Data supplied -
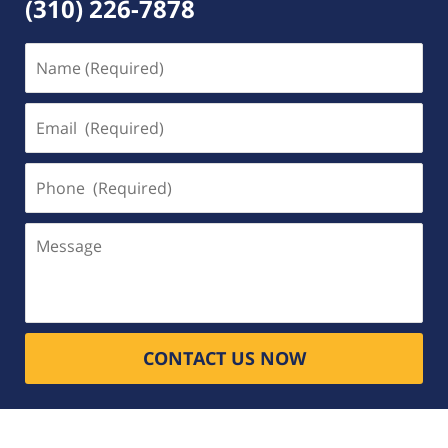
(310) 226-7878
Name
(Required)
Email
(Required)
Phone
(Required)
Message
CONTACT US NOW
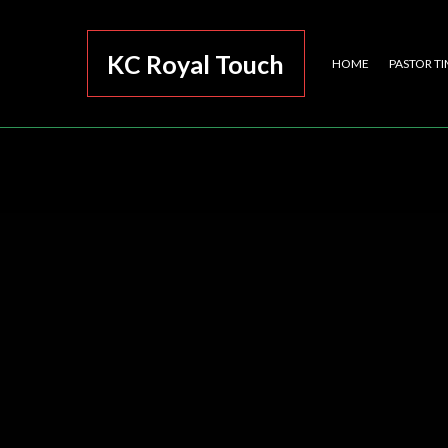
KC Royal Touch
HOME
PASTOR TI
Eleva
A Roy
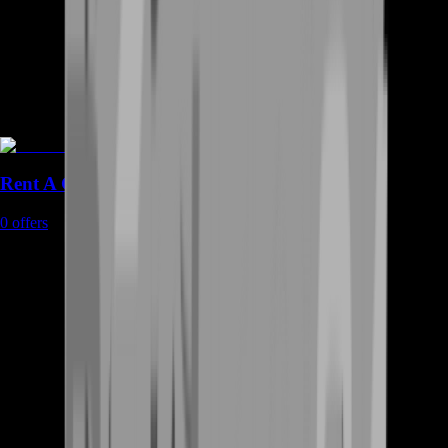
Rent A Gamer
0
offers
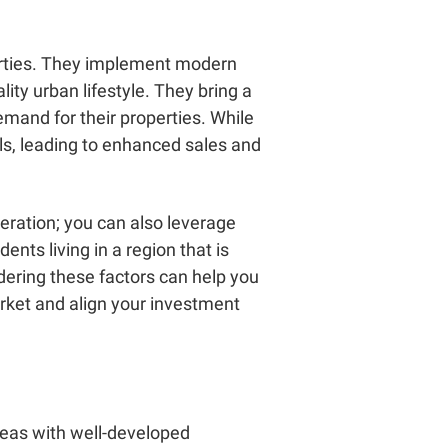
operties. They implement modern
lity urban lifestyle. They bring a
emand for their properties. While
ls, leading to enhanced sales and
eration; you can also leverage
ents living in a region that is
dering these factors can help you
rket and align your investment
areas with well-developed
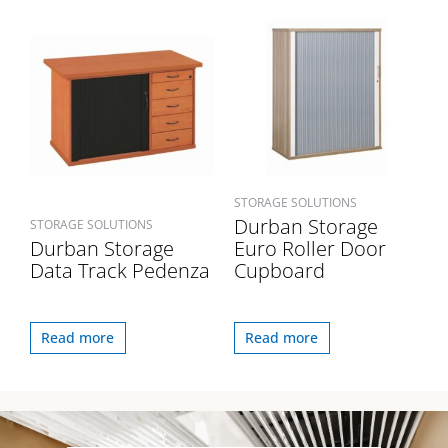
STORAGE SOLUTIONS
Durban Storage
STORAGE SOLUTIONS
Durban Storage
Euro Roller Door
Data Track Pedenza
Cupboard
Read more
Read more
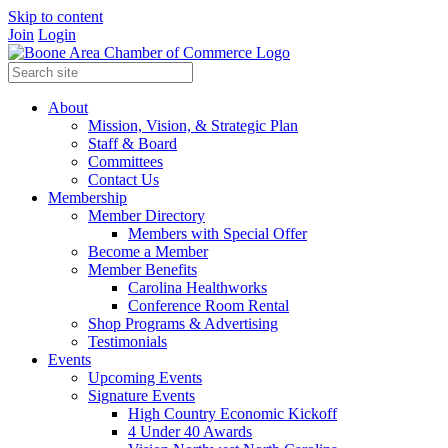
Skip to content
Join
Login
About
Mission, Vision, & Strategic Plan
Staff & Board
Committees
Contact Us
Membership
Member Directory
Members with Special Offer
Become a Member
Member Benefits
Carolina Healthworks
Conference Room Rental
Shop Programs & Advertising
Testimonials
Events
Upcoming Events
Signature Events
High Country Economic Kickoff
4 Under 40 Awards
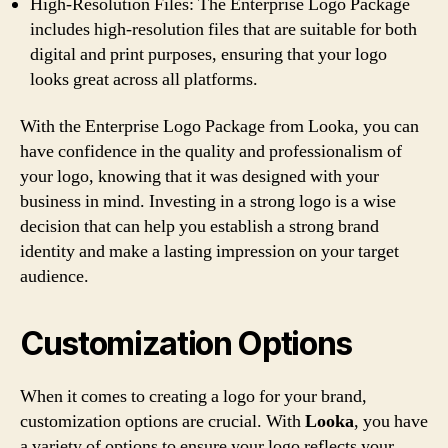
High-Resolution Files: The Enterprise Logo Package
includes high-resolution files that are suitable for both
digital and print purposes, ensuring that your logo
looks great across all platforms.
With the Enterprise Logo Package from Looka, you can
have confidence in the quality and professionalism of
your logo, knowing that it was designed with your
business in mind. Investing in a strong logo is a wise
decision that can help you establish a strong brand
identity and make a lasting impression on your target
audience.
Customization Options
When it comes to creating a logo for your brand,
customization options are crucial. With
Looka
, you have
a variety of options to ensure your logo reflects your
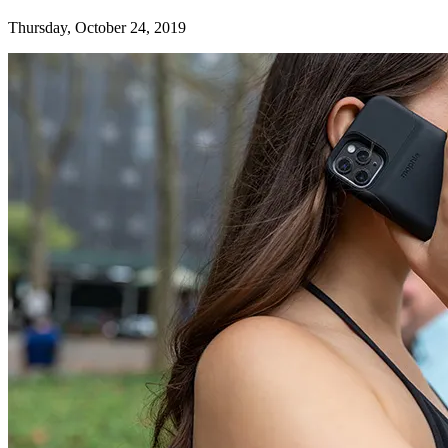
Thursday, October 24, 2019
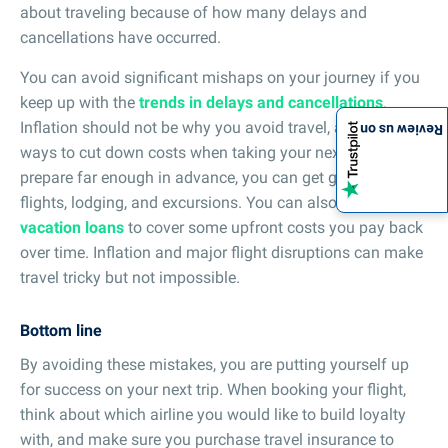
about traveling because of how many delays and
cancellations have occurred.
You can avoid significant mishaps on your journey if you
keep up with the
trends in delays and cancellations
.
Inflation should not be why you avoid travel, as there are
Review us on
ways to cut down costs when taking your next trip. If you
prepare far enough in advance, you can get great deals on
flights, lodging, and excursions. You can also use
vacation loans
to cover some upfront costs you pay back
over time. Inflation and major flight disruptions can make
travel tricky but not impossible.
Bottom line
By avoiding these mistakes, you are putting yourself up
for success on your next trip. When booking your flight,
think about which airline you would like to build loyalty
with, and make sure you purchase travel insurance to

Task to complete -
Copy all of the rows above again, replacing "Read more" with "Learn more" wherever it occurs and leaving everything else unchanged. Omit the pictures.

Task solution -
(310) 226-7878
Name
(Required)
Email
(Required)
Phone
(Required)
Message
CONTACT US NOW
KC Royal Touch
HOME
PASTOR TI
Eleva
A Roy
Rent A Gamer
0
offers
operties. They implement modern
lity urban lifestyle. They bring a
emand for their properties. While
ls, leading to enhanced sales and
eration; you can also leverage
ents living in a region that is
dering these factors can help you
rket and align your investment
areas with well-developed
STORAGE SOLUTIONS
Durban Storage
STORAGE SOLUTIONS
Durban Storage
Euro Roller Door
Data Track Pedenza
Cupboard
Learn more
Learn more
Skip to content
Join
Login
About
Mission, Vision, & Strategic Plan
Staff & Board
Committees
Contact Us
Membership
Member Directory
Members with Special Offer
Become a Member
Member Benefits
Carolina Healthworks
Conference Room Rental
Shop Programs & Advertising
Testimonials
Events
Upcoming Events
Signature Events
High Country Economic Kickoff
4 Under 40 Awards
High-Resolution Files: The Enterprise Logo Package
includes high-resolution files that are suitable for both
digital and print purposes, ensuring that your logo
looks great across all platforms.
With the Enterprise Logo Package from Looka, you can
have confidence in the quality and professionalism of
your logo, knowing that it was designed with your
business in mind. Investing in a strong logo is a wise
decision that can help you establish a strong brand
identity and make a lasting impression on your target
audience.
Customization Options
When it comes to creating a logo for your brand,
customization options are crucial. With
Looka
, you have
a variety of options to ensure your logo reflects your
Thursday, October 24, 2019
about traveling because of how many delays and
cancellations have occurred.
You can avoid significant mishaps on your journey if you
keep up with the
trends in delays and cancellations
.
Inflation should not be why you avoid travel, as there are
Review us on
ways to cut down costs when taking your next trip. If you
prepare far enough in advance, you can get great deals on
flights, lodging, and excursions. You can also use
vacation loans
to cover some upfront costs you pay back
over time. Inflation and major flight disruptions can make
travel tricky but not impossible.
Bottom line
By avoiding these mistakes, you are putting yourself up
for success on your next trip. When booking your flight,
think about which airline you would like to build loyalty
with, and make sure you purchase travel insurance to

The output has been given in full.